Zulip Chat Archive
Stream: general
Topic: Working with `Even` and `Odd`
Matthew Pocock (Sep 07 2023 at 20:01):
I've been struggling to work with the Even and Odd rules. They often seem to behave as if they are opaque to other tactics, and Odd n keeps getting simplified to ¬Even n when I'm not looking, preventing simplification rules defined in terms of Odd n from working.
⊢ ¬Even n → Even (if Even n then n / 2 else 3 * n + 1)
So for example, this target won't simplify out the if/else case.
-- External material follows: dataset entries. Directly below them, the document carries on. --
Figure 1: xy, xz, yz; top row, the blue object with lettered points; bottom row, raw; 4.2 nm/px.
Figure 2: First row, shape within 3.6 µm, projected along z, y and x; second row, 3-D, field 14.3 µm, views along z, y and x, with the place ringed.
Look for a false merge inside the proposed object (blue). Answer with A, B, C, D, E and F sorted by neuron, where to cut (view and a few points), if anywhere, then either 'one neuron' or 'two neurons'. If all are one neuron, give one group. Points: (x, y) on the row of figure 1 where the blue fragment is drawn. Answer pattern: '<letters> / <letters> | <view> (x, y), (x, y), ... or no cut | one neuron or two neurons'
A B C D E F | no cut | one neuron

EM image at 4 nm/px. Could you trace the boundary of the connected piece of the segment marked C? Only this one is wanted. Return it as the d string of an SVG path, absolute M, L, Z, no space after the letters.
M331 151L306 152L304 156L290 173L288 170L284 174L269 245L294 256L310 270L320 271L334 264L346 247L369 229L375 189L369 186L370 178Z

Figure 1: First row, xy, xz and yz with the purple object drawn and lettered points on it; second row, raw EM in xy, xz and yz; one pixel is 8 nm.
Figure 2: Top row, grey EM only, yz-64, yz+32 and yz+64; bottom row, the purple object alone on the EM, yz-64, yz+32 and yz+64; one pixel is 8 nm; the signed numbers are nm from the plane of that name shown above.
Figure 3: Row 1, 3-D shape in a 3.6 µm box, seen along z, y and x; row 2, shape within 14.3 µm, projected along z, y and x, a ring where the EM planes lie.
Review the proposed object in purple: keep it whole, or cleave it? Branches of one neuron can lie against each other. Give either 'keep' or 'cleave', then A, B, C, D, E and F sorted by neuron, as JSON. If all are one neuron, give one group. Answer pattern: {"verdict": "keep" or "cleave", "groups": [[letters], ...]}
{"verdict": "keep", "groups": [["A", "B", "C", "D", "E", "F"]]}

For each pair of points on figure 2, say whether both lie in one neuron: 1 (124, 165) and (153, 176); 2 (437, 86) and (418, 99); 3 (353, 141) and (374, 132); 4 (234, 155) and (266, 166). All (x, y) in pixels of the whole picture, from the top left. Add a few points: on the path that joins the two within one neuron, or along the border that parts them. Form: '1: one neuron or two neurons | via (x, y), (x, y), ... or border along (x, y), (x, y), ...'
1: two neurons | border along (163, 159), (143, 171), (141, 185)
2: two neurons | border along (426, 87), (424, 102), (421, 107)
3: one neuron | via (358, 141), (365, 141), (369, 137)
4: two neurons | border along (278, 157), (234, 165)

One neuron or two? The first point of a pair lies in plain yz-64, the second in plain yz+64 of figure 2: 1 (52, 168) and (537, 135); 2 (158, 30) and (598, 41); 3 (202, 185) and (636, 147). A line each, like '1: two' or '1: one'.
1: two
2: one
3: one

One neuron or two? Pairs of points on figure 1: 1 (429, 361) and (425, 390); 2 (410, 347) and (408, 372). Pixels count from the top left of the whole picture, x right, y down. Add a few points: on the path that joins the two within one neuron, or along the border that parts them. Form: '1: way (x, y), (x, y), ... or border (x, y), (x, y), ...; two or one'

To get simp to start to work on it, I have to do quite a lot of work by hand to unpack the evens, by which time something have gotten themselves messy. It should be obvious that this can be simpified as-is to 3 * n + 1.
But it's worse than that. What I actually wanted to work with was:
⊢ Odd n → Even (if Even n then n / 2 else 3 * n + 1)
I actually need the witness for Odd n to provide the witness to the outer Even _. But the simplifier eagerly flips it, loosing the witness in the process.
Am I doing things wrongly? It feels like I'm fighting the library which is usually a sign that I'm not using it as intended.
Yaël Dillies (Sep 07 2023 at 20:02):
Nat.odd_iff_not_even. Let me fix that.
Kevin Buzzard (Sep 07 2023 at 20:17):
In this particular case you probably do want "not even n" because you can then intro h; rw [if_neg h] to simplify the if/then.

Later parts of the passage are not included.